Where a line of the data below has the string "inputs", copy that line.
==== EXTRACTED RECORDS ====
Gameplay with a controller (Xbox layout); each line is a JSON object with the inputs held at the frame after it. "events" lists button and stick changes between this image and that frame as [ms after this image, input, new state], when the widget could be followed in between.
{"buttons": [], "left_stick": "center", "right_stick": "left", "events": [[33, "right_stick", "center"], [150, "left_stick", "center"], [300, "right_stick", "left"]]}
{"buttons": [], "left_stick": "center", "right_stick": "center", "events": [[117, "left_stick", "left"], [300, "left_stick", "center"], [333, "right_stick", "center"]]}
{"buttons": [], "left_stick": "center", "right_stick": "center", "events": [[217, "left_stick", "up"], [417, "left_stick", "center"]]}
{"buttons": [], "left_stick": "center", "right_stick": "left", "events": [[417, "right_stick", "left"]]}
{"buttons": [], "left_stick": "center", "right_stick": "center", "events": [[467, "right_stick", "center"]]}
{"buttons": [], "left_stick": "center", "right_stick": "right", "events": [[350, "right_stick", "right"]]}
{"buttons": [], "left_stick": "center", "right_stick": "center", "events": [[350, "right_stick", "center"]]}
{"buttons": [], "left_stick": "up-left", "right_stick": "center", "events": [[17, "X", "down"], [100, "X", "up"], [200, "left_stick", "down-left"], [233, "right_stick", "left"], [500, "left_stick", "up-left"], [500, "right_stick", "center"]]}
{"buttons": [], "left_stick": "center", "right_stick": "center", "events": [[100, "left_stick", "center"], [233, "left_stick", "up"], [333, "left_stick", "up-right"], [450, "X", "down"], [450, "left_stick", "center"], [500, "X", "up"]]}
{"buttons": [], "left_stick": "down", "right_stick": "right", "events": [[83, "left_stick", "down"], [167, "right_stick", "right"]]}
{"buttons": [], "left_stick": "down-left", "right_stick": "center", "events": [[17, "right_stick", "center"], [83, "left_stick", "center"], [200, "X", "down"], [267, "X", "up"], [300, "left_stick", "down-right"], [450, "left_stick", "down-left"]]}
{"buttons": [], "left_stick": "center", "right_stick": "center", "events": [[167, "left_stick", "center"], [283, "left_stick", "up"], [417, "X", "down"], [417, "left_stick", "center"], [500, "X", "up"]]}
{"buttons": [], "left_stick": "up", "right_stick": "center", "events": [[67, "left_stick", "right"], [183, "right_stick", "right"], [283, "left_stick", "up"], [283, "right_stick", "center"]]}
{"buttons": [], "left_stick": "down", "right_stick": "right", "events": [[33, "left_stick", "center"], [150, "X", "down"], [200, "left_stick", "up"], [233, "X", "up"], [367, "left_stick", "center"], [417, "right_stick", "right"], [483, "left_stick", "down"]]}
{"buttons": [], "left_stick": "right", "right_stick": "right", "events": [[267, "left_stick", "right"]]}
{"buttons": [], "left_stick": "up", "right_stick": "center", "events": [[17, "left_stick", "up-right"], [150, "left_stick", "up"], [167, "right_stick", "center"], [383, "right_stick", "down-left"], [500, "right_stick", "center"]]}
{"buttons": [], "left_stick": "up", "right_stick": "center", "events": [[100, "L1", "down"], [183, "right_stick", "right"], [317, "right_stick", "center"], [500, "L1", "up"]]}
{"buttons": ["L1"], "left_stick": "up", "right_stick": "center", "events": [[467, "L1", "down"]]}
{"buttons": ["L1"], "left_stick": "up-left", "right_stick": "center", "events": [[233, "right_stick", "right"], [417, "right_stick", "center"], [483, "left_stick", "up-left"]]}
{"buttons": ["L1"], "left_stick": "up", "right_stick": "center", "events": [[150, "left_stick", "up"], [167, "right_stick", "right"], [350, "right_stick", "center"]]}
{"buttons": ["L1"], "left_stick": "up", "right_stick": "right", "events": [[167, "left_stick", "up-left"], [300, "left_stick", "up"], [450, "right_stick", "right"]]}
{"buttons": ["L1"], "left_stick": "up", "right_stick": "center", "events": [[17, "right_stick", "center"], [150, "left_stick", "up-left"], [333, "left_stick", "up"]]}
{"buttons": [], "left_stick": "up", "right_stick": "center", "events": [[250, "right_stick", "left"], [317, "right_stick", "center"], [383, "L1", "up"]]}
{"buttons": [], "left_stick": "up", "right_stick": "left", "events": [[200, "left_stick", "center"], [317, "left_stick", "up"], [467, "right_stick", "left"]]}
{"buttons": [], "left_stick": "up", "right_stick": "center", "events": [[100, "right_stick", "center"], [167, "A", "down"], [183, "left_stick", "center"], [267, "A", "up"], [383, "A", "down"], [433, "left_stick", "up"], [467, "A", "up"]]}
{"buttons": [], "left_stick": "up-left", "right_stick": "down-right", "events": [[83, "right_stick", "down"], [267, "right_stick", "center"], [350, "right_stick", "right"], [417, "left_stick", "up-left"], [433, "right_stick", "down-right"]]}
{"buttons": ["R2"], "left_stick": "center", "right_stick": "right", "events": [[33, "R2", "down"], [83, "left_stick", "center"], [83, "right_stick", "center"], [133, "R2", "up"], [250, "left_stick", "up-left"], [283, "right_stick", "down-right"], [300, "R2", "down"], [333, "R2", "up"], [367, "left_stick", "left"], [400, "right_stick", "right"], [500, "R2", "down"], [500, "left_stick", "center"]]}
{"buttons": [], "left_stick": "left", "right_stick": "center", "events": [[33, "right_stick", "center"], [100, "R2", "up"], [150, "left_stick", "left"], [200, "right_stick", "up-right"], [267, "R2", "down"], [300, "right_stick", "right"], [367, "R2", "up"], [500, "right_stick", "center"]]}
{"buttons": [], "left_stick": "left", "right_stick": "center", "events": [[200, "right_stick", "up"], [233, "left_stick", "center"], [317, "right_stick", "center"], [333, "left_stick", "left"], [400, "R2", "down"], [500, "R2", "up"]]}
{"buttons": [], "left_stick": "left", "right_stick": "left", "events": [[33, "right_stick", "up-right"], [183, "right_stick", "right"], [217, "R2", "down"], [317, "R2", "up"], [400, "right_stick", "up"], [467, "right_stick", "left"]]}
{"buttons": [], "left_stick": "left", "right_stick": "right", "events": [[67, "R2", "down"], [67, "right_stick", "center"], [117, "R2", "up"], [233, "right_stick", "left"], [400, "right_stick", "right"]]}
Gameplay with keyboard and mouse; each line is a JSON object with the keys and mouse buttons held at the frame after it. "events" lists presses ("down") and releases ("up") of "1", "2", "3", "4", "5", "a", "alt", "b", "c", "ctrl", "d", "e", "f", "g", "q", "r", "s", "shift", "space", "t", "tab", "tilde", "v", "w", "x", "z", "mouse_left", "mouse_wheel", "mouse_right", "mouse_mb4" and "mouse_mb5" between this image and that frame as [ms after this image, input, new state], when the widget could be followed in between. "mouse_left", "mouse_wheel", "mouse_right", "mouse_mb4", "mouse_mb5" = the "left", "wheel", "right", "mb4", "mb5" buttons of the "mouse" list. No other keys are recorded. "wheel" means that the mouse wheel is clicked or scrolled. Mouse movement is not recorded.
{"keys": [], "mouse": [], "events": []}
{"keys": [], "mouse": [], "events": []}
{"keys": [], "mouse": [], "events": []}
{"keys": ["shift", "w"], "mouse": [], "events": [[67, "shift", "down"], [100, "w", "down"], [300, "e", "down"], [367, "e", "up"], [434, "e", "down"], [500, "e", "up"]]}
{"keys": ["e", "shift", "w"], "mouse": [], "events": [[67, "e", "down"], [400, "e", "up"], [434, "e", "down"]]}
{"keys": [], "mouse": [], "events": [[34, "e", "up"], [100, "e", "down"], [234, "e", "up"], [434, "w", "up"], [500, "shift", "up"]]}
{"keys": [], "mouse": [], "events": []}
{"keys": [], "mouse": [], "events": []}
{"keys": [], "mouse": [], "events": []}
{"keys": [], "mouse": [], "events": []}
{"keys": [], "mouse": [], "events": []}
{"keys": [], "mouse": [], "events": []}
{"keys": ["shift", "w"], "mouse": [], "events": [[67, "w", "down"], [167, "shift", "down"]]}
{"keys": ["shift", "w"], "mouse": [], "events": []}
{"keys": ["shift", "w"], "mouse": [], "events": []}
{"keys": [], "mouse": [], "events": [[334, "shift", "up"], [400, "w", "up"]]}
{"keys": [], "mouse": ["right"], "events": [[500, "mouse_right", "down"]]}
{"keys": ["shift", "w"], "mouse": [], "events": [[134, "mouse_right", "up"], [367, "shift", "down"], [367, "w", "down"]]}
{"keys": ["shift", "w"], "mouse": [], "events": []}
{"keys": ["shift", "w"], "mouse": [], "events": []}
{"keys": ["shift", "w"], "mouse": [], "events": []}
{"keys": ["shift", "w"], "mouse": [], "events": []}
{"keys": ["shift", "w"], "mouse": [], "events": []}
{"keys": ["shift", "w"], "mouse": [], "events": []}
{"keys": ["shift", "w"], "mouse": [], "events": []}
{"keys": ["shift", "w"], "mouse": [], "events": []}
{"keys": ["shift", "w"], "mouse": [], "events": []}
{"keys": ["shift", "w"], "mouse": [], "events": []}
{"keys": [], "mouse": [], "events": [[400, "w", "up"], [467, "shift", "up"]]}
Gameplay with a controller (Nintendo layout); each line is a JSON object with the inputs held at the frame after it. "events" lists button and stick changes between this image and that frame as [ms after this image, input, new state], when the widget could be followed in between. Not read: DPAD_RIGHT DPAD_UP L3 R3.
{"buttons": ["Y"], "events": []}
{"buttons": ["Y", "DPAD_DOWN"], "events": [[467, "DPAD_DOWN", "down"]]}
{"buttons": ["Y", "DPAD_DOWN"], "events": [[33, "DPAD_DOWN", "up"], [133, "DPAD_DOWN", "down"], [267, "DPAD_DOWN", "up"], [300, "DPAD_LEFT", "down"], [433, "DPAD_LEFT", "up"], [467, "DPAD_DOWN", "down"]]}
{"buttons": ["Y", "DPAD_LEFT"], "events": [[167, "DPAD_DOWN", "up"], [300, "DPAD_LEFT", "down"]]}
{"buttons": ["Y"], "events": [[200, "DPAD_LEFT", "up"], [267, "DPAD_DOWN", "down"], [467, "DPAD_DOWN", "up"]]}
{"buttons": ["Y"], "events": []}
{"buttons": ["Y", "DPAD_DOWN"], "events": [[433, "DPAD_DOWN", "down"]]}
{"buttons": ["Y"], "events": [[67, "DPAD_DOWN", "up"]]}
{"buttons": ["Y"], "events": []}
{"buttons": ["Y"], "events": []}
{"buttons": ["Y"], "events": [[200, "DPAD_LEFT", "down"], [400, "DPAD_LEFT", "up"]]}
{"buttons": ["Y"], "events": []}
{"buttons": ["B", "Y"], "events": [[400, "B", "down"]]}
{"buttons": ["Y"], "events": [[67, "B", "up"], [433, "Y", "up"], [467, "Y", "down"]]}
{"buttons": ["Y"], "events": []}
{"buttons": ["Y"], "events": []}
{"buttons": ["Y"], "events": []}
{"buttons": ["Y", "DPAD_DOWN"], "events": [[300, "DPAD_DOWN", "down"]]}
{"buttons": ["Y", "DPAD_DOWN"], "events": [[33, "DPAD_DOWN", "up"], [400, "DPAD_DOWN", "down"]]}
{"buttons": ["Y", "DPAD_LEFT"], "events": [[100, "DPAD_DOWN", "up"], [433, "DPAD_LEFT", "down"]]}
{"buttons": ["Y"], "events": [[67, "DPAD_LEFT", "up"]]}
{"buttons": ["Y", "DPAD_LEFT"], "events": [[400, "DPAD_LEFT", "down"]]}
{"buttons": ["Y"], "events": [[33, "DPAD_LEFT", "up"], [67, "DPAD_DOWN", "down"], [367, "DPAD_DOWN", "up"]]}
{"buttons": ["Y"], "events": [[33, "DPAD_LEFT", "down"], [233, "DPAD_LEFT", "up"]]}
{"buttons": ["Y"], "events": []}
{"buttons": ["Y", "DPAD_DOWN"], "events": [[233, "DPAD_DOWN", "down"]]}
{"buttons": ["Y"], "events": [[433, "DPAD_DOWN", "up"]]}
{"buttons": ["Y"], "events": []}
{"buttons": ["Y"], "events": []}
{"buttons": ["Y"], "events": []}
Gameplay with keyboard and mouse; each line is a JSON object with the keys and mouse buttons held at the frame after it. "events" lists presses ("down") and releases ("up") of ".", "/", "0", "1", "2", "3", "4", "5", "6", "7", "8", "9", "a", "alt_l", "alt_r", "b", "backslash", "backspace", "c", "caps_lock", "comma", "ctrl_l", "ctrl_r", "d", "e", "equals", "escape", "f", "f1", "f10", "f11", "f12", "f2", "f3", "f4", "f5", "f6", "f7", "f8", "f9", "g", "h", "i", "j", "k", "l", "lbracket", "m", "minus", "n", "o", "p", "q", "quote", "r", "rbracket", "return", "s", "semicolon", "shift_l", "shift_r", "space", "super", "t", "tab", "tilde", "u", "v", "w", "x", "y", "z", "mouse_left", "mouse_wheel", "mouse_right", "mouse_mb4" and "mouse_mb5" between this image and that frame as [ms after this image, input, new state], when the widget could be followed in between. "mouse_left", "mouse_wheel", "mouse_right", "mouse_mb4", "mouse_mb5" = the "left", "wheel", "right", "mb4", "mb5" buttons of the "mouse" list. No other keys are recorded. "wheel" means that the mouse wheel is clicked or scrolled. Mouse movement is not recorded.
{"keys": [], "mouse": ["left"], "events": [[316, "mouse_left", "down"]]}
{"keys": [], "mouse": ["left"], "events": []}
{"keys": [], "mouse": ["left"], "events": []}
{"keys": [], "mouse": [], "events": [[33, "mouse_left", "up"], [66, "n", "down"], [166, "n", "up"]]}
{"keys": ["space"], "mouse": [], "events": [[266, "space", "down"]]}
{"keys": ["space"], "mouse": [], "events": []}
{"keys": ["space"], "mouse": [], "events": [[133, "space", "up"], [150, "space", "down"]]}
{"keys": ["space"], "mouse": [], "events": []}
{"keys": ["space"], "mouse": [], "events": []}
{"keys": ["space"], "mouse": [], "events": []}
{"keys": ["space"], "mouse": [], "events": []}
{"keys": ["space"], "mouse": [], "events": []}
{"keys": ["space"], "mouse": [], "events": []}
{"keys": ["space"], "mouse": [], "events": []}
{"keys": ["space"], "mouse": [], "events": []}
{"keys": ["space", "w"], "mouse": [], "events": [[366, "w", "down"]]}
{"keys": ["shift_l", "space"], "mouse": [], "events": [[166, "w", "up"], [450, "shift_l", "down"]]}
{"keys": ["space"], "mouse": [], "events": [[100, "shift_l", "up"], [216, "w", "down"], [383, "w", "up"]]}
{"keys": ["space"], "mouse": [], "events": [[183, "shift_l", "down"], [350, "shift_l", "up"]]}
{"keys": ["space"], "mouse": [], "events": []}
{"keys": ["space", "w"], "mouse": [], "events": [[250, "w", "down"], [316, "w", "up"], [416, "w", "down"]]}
====
◆ **ANSWER SPACE**:
Gameplay with a controller (Xbox layout); each line is a JSON object with the inputs held at the frame after it. "events" lists button and stick changes between this image and that frame as [ms after this image, input, new state], when the widget could be followed in between.
Gameplay with a controller (Nintendo layout); each line is a JSON object with the inputs held at the frame after it. "events" lists button and stick changes between this image and that frame as [ms after this image, input, new state], when the widget could be followed in between. Not read: DPAD_RIGHT DPAD_UP L3 R3.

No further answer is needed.